SURVIVING SPOUSES AND RELATIVES PROTECTED UNDER NEW IMMIGRATION LAW

Recently, the U.S. Congress passed a law that will greatly benefit the surviving spouses and other dependents in immigration petitions. This new law H.R. 2892, which was sponsored by several congressional members including Robert Menendez (D-NJ) of New Jersey, will end the so-called “widow penalty” through an amendment to the DHS Appropriations Bill. The law will benefit surviving spouses and other qualified relatives of U.S. citizens as well as their children. The law covers not only family petitions but also employment petitions and asylum-based immigrant petitions.

The problem of the current system is timing. Under the current immigrant visa quota system, it may take many years for certain types of immigrant visas to be available. Because of the lengthy waiting time, the petitioner may actually die before there is a visa available for the beneficiary. For example, if a U.S. citizen petitions for a brother who was born in China or the Philippines, the average waiting time for a visa is ten years or longer. Under the current system, if the citizen dies, the petition will have to be canceled even if the relatives are all in the U.S. Or if a person is applying for a green card under the employment categories, the waiting time is also extremely long now.
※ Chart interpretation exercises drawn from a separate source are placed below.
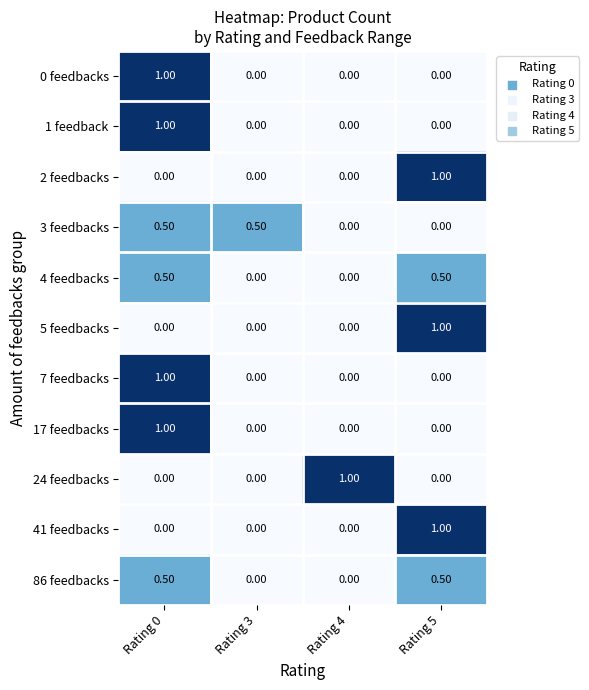

What is the difference between the maximum and minimum values in the 17 feedbacks series?

1.0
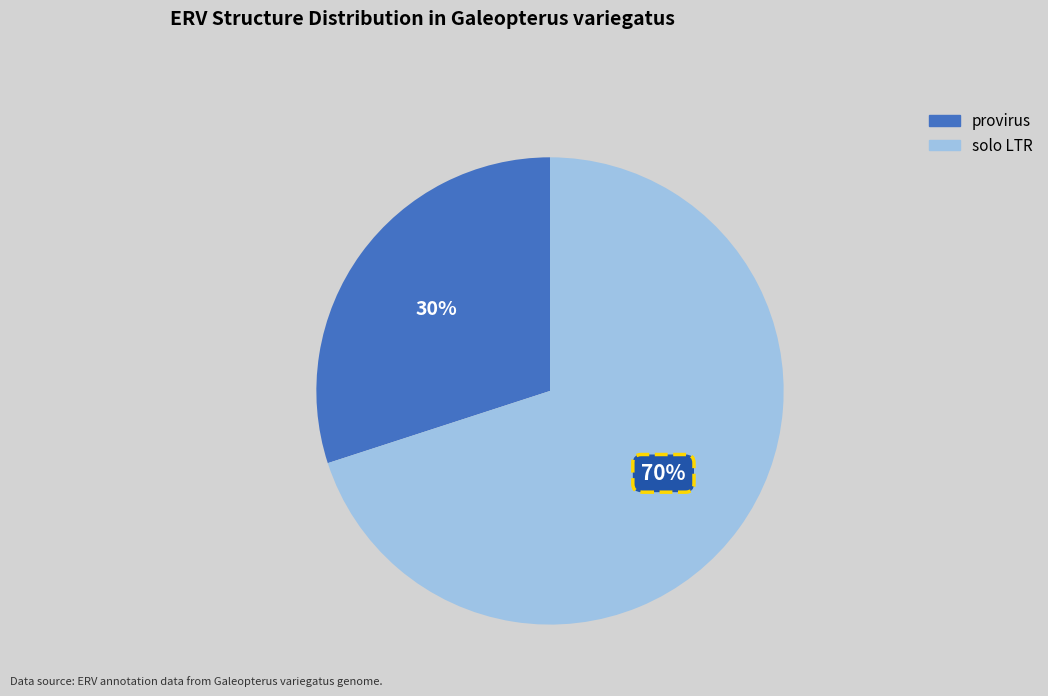

Is it true that solo LTR is 75% of the pie?

False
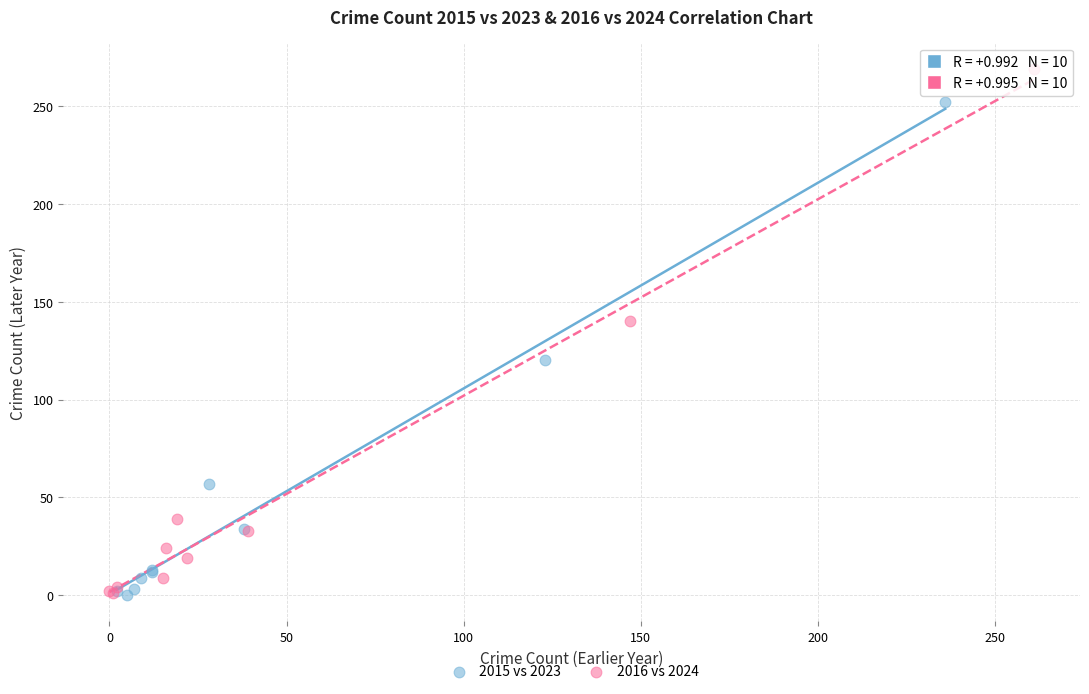

Which series has the largest Y range (max minus min)?

2016 vs 2024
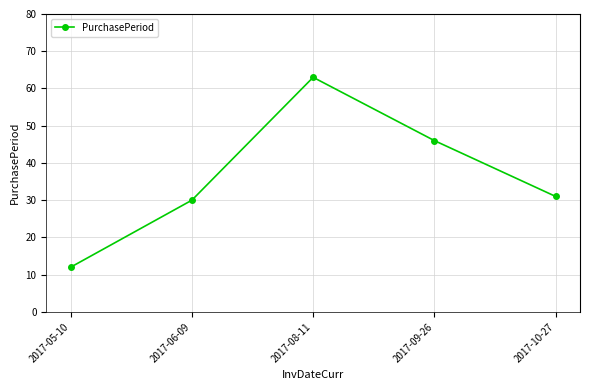

How many series are shown in this chart?

1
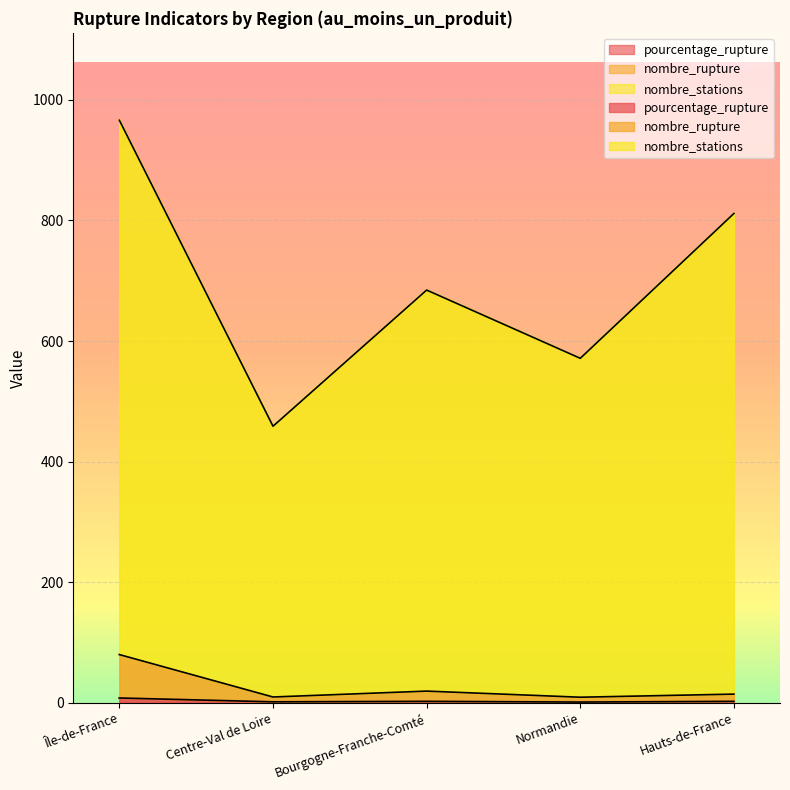

How many values in the pourcentage_rupture series exceed 2?

3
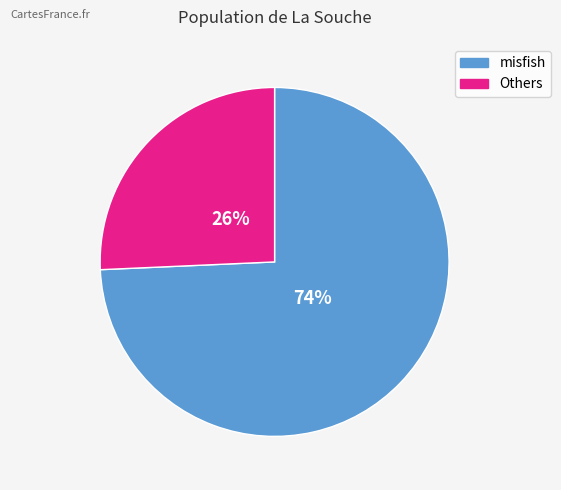

To the nearest percent, what is the average slice percentage?

50%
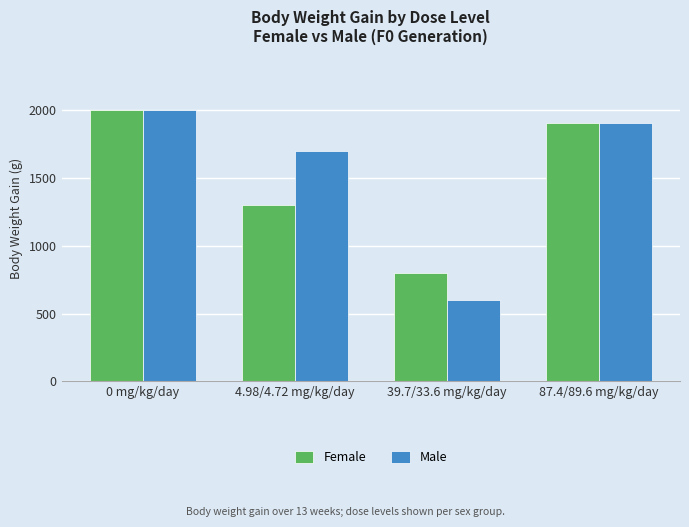

Reading right to left, transcribe all the data shown in this chart.

Female: 87.4/89.6 mg/kg/day=1900	39.7/33.6 mg/kg/day=800	4.98/4.72 mg/kg/day=1300	0 mg/kg/day=2000
Male: 87.4/89.6 mg/kg/day=1900	39.7/33.6 mg/kg/day=600	4.98/4.72 mg/kg/day=1700	0 mg/kg/day=2000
If unfortunately the principal beneficiary – the worker who is being petitioned – dies, the petition will be denied or revoked under the current law, and the surviving spouse and children must return to their home country. The purpose of the new law is to protect these surviving relatives so that they won’t be deported by the U.S. government.

Other than the above examples, perhaps the most important part of the law is to allow the surviving widow of a U.S. citizen more options to stay in the U.S. Currently, the law allows the surviving spouse of a U.S. citizen to self-petition for a green card only if the marriage took place at least two years before the petitioner's death. The new law eliminates the two-year requirement -- all surviving spouses will be allowed to apply for themselves and their children for lawful permanent status. But they must apply within two years of the law’s passage or two years within the death of the spouse. These spouses will be allowed to apply for legal status regardless of whether they are in the U.S. or outside of the U.S. Like before, they must still establish that the marital relationship was truthful and that they are likely to support themselves financially. Another catch is that they would lose this benefit if they re-marry. Their petition may also include their children under the age of 21.
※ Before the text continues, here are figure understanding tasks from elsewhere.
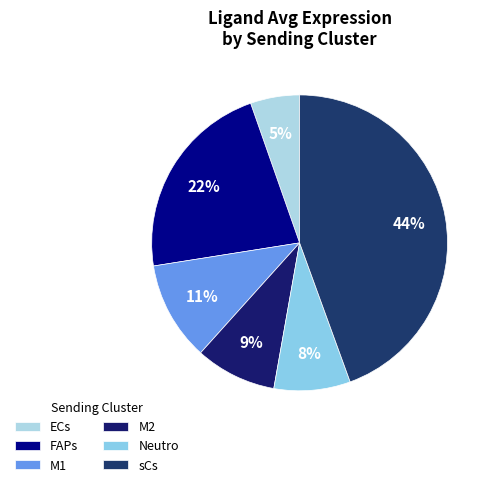

To the nearest percent, what is the difference between the sCs and ECs slice percentages?

39%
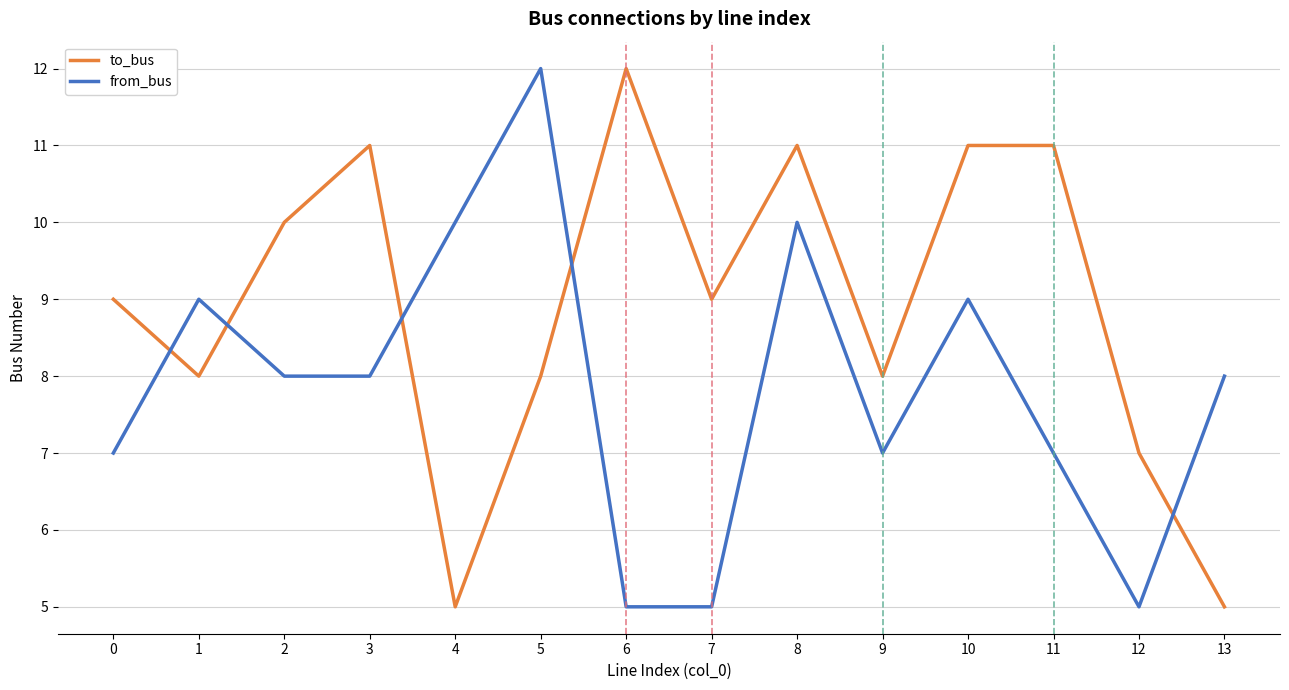

Is it true that from_bus equals 8 at 7?

False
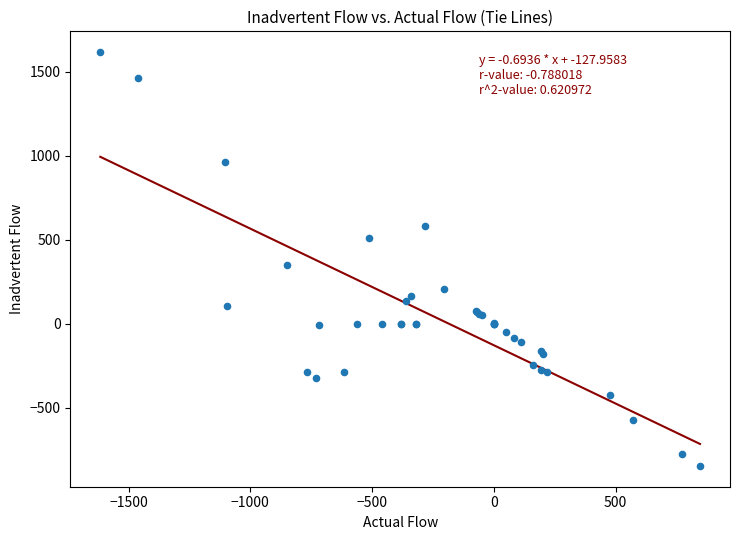

What Y value in the scatter plot is closest to 385?

351.0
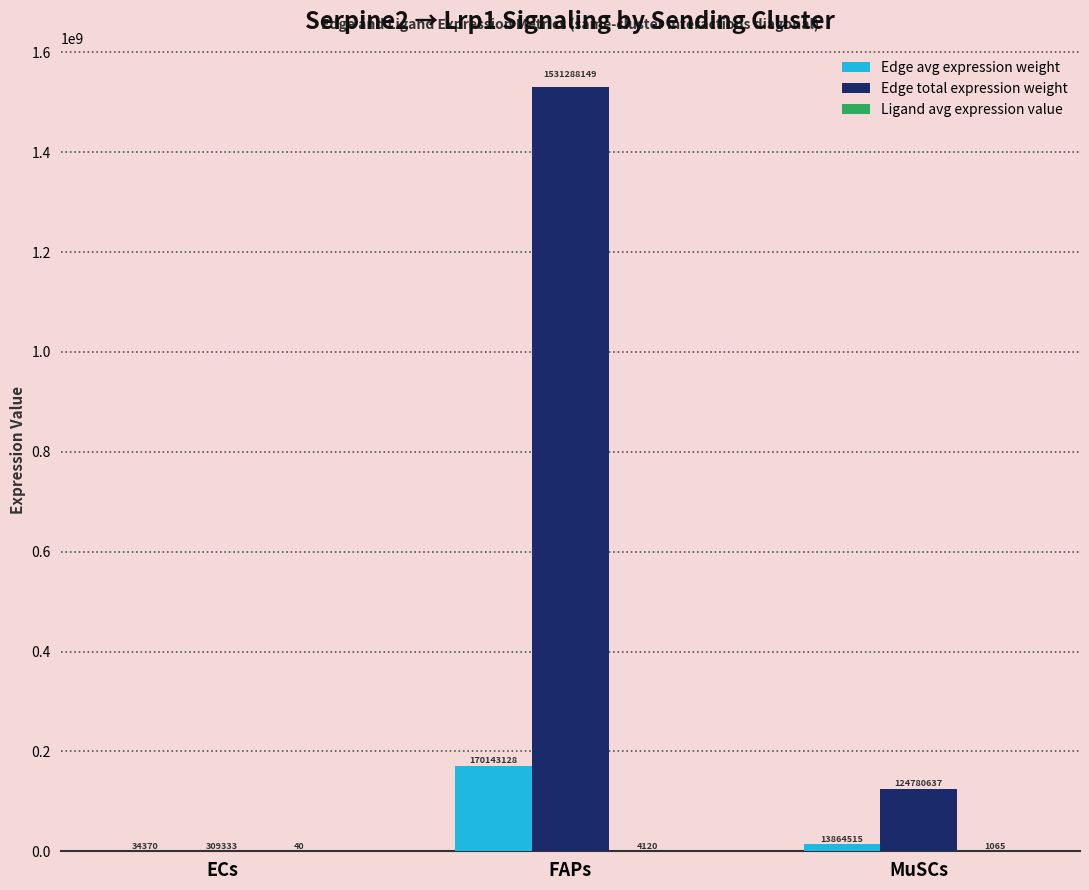

Which category has the highest value across all series?

FAPs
Generally, immediate relatives including parents, spouses and children of a U.S. citizen with pending or approved petitions are covered by the new law. Other family petition such as brothers and sisters of citizens and sons and daughters of resident parents are also covered. It is important to note that the new law also protects the dependents if the principal beneficiary dies. Unlike the survivor widow of a U.S. citizen, other types of family petitions generally still require a substitute financial sponsor for the I-864 form after the death of the sponsor. Further, unlike the surviving spouses of citizens, if they are physically abroad, the new law would not protect them.
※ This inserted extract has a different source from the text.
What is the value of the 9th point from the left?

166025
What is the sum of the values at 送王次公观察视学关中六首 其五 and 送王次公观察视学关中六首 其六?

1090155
As stated above, the new law covers the beneficiaries of employment petitions and asylee/refugee petitions, including both the principals and dependents. This is significant help to the survivors considering the economic impact of the death of the principals on their family members in these types of petition.

CONCLUSION

It is expected that President Obama will sign this new legislation soon. The details and complexities of law will not be known until the government agencies have an opportunity to issue specific regulations to implement the law. For example, a surviving relative’s petition may still be denied if the government determines that his or her immigration to the U.S. is “not in the public interest.” It remains to be interpreted what exactly this phrase means.